Fight Fire with Fire: Defending Against Malicious RL Fine-Tuning via Reward Neutralization
This addresses a critical security gap for open-source models with parameter-level access, providing the first constructive proof of robust defense against RL attacks.
The paper tackles the vulnerability of large language models to malicious RL fine-tuning, which dismantles safety guardrails efficiently, and introduces Reward Neutralization as a defense framework that maintains low harmful scores (no greater than 2) after 200 attack steps.
Reinforcement learning (RL) fine-tuning transforms large language models while creating a vulnerability we experimentally verify: Our experiment shows that malicious RL fine-tuning dismantles safety guardrails with remarkable efficiency, requiring only 50 steps and minimal adversarial prompts, with harmful escalating from 0-2 to 7-9. This attack vector particularly threatens open-source models with parameter-level access.

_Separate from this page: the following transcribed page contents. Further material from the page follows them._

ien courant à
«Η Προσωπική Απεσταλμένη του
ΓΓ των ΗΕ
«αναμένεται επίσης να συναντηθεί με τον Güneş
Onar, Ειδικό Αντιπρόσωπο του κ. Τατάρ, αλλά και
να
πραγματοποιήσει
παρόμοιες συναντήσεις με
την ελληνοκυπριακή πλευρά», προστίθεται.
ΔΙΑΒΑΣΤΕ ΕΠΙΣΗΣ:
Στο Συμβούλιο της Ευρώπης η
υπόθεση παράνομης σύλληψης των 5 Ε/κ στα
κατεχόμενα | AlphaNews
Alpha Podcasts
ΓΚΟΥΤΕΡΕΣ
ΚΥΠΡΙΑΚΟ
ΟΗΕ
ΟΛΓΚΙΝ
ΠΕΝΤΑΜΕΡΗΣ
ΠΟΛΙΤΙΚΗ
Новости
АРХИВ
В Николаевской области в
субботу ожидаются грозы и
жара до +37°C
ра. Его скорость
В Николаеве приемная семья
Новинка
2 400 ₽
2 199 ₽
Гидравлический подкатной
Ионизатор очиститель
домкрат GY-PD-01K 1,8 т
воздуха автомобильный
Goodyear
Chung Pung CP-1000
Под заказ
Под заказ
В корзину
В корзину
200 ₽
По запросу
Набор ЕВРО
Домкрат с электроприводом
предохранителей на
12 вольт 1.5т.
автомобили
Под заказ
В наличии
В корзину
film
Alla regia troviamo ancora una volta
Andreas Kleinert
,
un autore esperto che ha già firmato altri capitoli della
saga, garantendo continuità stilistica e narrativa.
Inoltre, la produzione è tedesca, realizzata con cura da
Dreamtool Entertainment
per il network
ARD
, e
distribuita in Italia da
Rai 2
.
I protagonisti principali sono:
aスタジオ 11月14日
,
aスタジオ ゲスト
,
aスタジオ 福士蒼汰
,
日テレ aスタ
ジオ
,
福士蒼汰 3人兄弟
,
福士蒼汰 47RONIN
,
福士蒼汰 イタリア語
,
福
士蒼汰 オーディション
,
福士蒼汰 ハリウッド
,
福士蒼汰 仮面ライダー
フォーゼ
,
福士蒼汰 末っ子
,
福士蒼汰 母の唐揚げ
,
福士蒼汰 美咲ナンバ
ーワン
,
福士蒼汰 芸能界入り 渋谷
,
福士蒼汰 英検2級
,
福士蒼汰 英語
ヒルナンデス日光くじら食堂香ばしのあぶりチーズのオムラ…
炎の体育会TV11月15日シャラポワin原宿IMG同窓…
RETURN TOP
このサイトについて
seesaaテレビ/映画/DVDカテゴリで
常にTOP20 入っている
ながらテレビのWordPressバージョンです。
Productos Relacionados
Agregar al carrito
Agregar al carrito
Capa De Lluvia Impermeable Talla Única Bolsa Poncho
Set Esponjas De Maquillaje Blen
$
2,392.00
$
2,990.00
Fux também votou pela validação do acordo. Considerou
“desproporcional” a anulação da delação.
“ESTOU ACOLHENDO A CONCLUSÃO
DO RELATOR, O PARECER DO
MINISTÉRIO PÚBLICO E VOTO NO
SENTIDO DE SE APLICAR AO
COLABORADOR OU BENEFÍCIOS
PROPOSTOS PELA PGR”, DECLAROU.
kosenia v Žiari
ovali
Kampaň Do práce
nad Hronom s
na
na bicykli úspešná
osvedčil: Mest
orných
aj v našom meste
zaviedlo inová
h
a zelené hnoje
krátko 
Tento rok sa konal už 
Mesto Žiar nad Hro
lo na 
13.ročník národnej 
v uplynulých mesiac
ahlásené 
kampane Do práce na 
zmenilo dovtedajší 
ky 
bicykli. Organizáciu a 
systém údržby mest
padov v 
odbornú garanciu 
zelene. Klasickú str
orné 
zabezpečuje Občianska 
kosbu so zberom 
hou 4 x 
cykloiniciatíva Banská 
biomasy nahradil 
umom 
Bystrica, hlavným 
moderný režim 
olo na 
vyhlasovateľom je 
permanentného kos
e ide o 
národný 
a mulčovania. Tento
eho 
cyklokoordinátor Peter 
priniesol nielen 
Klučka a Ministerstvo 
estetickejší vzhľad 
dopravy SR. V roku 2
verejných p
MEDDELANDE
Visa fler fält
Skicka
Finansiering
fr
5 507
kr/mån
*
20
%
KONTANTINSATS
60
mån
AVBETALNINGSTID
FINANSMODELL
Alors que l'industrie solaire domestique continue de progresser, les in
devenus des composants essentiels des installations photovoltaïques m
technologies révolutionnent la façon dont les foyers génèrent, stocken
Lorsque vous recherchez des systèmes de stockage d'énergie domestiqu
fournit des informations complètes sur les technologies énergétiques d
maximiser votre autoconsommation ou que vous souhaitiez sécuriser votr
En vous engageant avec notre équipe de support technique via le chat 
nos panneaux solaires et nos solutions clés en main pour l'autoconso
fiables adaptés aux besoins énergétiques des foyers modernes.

Existing defenses targeting supervised fine-tuning prove ineffective against RL's dynamic feedback mechanisms. We introduce Reward Neutralization, the first defense framework specifically designed against RL fine-tuning attacks, establishing concise rejection patterns that render malicious reward signals ineffective. Our approach trains models to produce minimal-information rejections that attackers cannot exploit, systematically neutralizing attempts to optimize toward harmful outputs. Experiments validate that our approach maintains low harmful scores (no greater than 2) after 200 attack steps, while standard models rapidly deteriorate. This work provides the first constructive proof that robust defense against increasingly accessible RL attacks is achievable, addressing a critical security gap for open-weight models.